6. Draw. This one is hard. I can't even draw with a pencil and paper, even if the paper is transparent and there's a highly visible easy to follow work of art underneath. As if that wasn't hard enough, now it's all the rage to draw on your blog. I have yet to fathom how people do this with their computers. The mind boggles. And jigs about a little, but that's a separate issue. I'm going to have to omit this key rule exhibited finely here. This may be why I will never get any comments and he will get gazillions.

That's all for now folks. Just a few simple rules and you too can be a Successful Blogger. Unlike me. Sigh... (When all else fails, just look for sympathy and talk about being sad and alone and angst-ridden in general. The people who read blogs are a morbidly depressed lot really and like to Identify with other Blue People.)

Wednesday, January 17, 2007

the leaving train

There's a moment for leaving, that moment when, if you just turn and exit, you can accomplish a clean cut. I somehow always miss that point. As a result, I'm left with jagged, stuttering endings and overlaps, and frayed memories that sully my pasts.
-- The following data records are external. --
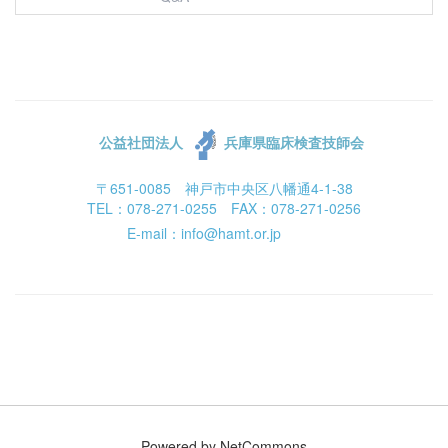
公益社団法人
兵庫県臨床検査技師会
〒651-0085 神戸市中央区八幡通4-1-38
TEL：078-271-0255 FAX：078-271-0256
E-mail：info@hamt.or.jp
Powered by NetCommons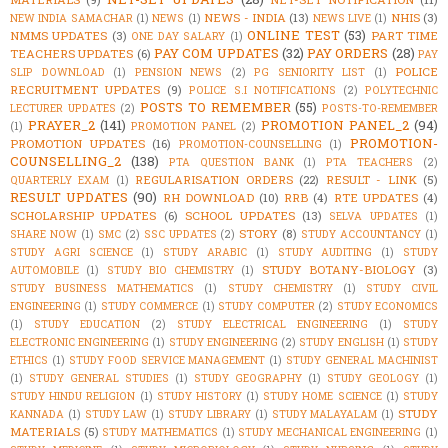
NEWS - INDIA
(13)
NHIS
(3)
NEW INDIA SAMACHAR
(1)
NEWS
(1)
NEWS LIVE
(1)
ONLINE TEST
(53)
NMMS UPDATES
(3)
PART TIME
ONE DAY SALARY
(1)
PAY COM UPDATES
(32)
PAY ORDERS
(28)
TEACHERS UPDATES
(6)
PAY
POLICE
SLIP DOWNLOAD
(1)
PENSION NEWS
(2)
PG SENIORITY LIST
(1)
RECRUITMENT UPDATES
(9)
POLICE S.I NOTIFICATIONS
(2)
POLYTECHNIC
POSTS TO REMEMBER
(55)
LECTURER UPDATES
(2)
POSTS-TO-REMEMBER
PRAYER_2
(141)
PROMOTION PANEL_2
(94)
(1)
PROMOTION PANEL
(2)
PROMOTION-
PROMOTION UPDATES
(16)
PROMOTION-COUNSELLING
(1)
COUNSELLING_2
(138)
PTA QUESTION BANK
(1)
PTA TEACHERS
(2)
REGULARISATION ORDERS
(22)
RESULT - LINK
(5)
QUARTERLY EXAM
(1)
RESULT UPDATES
(90)
RH DOWNLOAD
(10)
RRB
(4)
RTE UPDATES
(4)
SCHOLARSHIP UPDATES
(6)
SCHOOL UPDATES
(13)
SELVA UPDATES
(1)
STORY
(8)
SHARE NOW
(1)
SMC
(2)
SSC UPDATES
(2)
STUDY ACCOUNTANCY
(1)
STUDY AGRI SCIENCE
(1)
STUDY ARABIC
(1)
STUDY AUDITING
(1)
STUDY
STUDY BOTANY-BIOLOGY
(3)
AUTOMOBILE
(1)
STUDY BIO CHEMISTRY
(1)
STUDY BUSINESS MATHEMATICS
(1)
STUDY CHEMISTRY
(1)
STUDY CIVIL
ENGINEERING
(1)
STUDY COMMERCE
(1)
STUDY COMPUTER
(2)
STUDY ECONOMICS
(1)
STUDY EDUCATION
(2)
STUDY ELECTRICAL ENGINEERING
(1)
STUDY
ELECTRONIC ENGINEERING
(1)
STUDY ENGINEERING
(2)
STUDY ENGLISH
(1)
STUDY
ETHICS
(1)
STUDY FOOD SERVICE MANAGEMENT
(1)
STUDY GENERAL MACHINIST
(1)
STUDY GENERAL STUDIES
(1)
STUDY GEOGRAPHY
(1)
STUDY GEOLOGY
(1)
STUDY HINDU RELIGION
(1)
STUDY HISTORY
(1)
STUDY HOME SCIENCE
(1)
STUDY
STUDY
KANNADA
(1)
STUDY LAW
(1)
STUDY LIBRARY
(1)
STUDY MALAYALAM
(1)
MATERIALS
(5)
STUDY MATHEMATICS
(1)
STUDY MECHANICAL ENGINEERING
(1)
I've missed a leaving train more than once in my life, and had to hitch a ride out. And that, I've found, is not always the quickest way away.

Tuesday, January 09, 2007

P.S.

Clearly I was technologically savvy at 12 and hip to the Atari groove (I have subsequently discovered that this is what I was trying to spell). Other choice entries to come soon where I become obsessed with Mass and Peter Buckley.

Diary entry: 9/1/1987

Today I went to Anita's. We played computer games. The first one was called Aviards or Anvacards or something. If you got 2,100 points you wrote your name up on a kind of list. Anita wrote Anita but then changed it to Nits because that is her Nicname.

Tuesday, January 02, 2007

Adios dos mil seis

This time last year I was living in an apartment on calle Mexico in a city that was my home on the other side of the world. I had not met Lars, nor Diego, nor Raphael. My left knee still didn't work properly and I had yet to be referred to as 'all legs' by a gentleman who saw me in my first real high heels. I had not been to Africa. I had never dived into water and I did not know the word stridulate. Now I know the sound a cicada makes and how to make mince pies. This time last year, I didn't even know I ever would.